Regulation inconsistencies and lack of transparency
When the Lautenberg Amendment was enacted in 2016, it was passed with bipartisan support, Kari Mavian, Dow’s global director of regulatory advocacy and policy, said during a TSCA panel on risk management and evaluation.
“We had expectations that implementation would also be bipartisan, but clearly, that’s not what we're seeing,” Mavian said. “We’re seeing flip-flops and policy changes, administration to administration. We’re seeing risk evaluations being redone and amended.”
With the rules always changing comes uncertainty, she added.
“Maybe Congress does need to give EPA a little more direction in terms of what they actually intend with that 2016 statute,” Mavian said.
Kelsey Hendrixson, director of the Defense Secretary’s Chemical and Material Risk Management, said the office’s “primary lesson learned” was finding it difficult to identify where they used chemicals.
DOD also needs ample time to develop alternatives since the agency has some niche critical uses that could take 15 to 20 years to develop, Hendrixson said. She added that the research, testing and writing new military specifications takes “a long time.”
While the DOD has exemptions for certain chemicals, it doesn’t solve the agency’s problems with the global chemical and supply chain chemical availability markets, she said.
“The defense and aerospace industry is actually just a very tiny segment of the chemicals market, and so the vast majority of chemical production is tied to larger commercial and consumer uses,” Hendrixson said. “So while we may have an exemption to use a chemical for a defense purpose, we may not actually be able to then procure it, or we may need to procure it from a foreign entity of concern for us, which creates national security vulnerabilities.”
EPA taking steps to reduce chemical review backlog
The EPA is committed to keeping the “gold science standard” to protect people and the environment, Doug Troutman, assistant administrator of the EPA’s Office of Chemical Safety and Pollution Prevention, said during his keynote at GlobalChem on Feb. 23. OCSPP staff members have been using the standard to assess chemical risks as they work to reduce backlogs.

Supplied information:
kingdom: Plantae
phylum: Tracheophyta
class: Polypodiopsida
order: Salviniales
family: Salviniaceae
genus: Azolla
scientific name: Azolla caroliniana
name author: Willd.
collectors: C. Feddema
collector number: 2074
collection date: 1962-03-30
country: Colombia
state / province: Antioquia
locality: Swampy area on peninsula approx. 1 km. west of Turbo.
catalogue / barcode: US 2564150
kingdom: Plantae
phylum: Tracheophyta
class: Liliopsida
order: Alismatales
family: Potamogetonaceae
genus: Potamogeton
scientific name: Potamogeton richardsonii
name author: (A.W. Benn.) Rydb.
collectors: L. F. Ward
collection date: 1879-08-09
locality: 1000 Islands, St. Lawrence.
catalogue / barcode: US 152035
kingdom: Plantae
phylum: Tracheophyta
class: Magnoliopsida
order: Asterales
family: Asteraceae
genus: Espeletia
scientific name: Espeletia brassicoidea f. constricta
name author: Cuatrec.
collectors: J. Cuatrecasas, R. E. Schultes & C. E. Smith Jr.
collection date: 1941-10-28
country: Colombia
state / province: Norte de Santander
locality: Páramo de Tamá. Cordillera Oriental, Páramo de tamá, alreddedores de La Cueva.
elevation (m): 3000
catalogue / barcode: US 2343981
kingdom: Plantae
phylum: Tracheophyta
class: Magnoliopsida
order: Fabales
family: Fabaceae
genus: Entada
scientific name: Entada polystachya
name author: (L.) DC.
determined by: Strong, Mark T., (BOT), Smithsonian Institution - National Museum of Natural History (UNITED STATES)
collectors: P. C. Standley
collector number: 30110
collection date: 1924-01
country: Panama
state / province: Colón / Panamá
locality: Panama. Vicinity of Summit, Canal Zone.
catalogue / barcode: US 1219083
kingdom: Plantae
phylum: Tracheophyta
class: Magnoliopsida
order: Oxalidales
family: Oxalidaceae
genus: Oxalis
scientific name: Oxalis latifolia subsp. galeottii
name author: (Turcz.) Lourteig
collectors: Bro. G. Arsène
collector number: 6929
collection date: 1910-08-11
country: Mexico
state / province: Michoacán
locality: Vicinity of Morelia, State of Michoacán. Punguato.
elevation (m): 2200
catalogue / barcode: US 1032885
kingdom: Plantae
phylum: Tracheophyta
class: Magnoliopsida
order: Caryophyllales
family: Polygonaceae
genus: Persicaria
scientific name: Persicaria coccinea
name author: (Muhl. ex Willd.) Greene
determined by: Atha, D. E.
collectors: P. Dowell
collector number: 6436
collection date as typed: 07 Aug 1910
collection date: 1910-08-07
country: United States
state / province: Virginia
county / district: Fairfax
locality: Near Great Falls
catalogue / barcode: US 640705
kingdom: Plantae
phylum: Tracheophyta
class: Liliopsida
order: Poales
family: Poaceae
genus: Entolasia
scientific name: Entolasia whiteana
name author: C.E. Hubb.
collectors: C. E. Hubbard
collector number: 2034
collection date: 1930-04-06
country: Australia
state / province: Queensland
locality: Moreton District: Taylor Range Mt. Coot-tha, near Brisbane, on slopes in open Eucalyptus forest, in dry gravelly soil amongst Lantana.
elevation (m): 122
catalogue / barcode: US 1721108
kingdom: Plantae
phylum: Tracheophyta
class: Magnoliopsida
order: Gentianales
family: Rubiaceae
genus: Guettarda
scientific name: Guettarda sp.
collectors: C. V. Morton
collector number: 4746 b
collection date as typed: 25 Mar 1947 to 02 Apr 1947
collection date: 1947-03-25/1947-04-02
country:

To do: Carry the article on TSCA chemical regulation forward from its last sentence. The listing has no role in this work.

Result:
“EPA workloads are very high, and at the same time, American manufacturing, from automobile production to semiconductor fabrication to AI data center expansion, is accelerating,” Troutman said.
Last fall, the EPA reorganized its OCSPP and integrated 180 employees from its other offices across the agency to boost staff resources, Troutman said. The department also built an IT Center of Excellence to support its chemical and pesticide reviews. The EPA was funded $17 million in fiscal year 2025 to upgrade the system.
The agency also added a risk assessment support division responsible for conducting research, including scientific analysis and model development.
Additionally, Troutman said the agency has 10 risk evaluations to finalize in 2026, as well as several risk management rules to propose or finalize.
He added that multiple TSCA risk management rules are being litigated, and consent decree deadlines are driving EPA’s schedule.
“We’re committed to commonsense, practical protections that still allow your businesses to thrive,” Troutman said. “And we’re committed to listening to feedback, reading comments, and working together.”
Elissa Reaves, director of EPA’s Office of Pollution Prevention and Toxics, Immediate Office, urged manufacturers to engage early when rule proposals are released, pay attention to the comment periods, and share as much information with the agency.
“The more information and specifics that you can provide, that helps us refine our assessments,” Reaves said. “Our goal is to have this information early on in prioritization, not when we’re working to finalize, not after we’ve put out the draft risk evaluation, and especially not after we finalized it. The TSCA clock keeps ticking, so as we’re rethinking how we’re doing our work and reimagining our processes, it’s best for us to get out ahead.”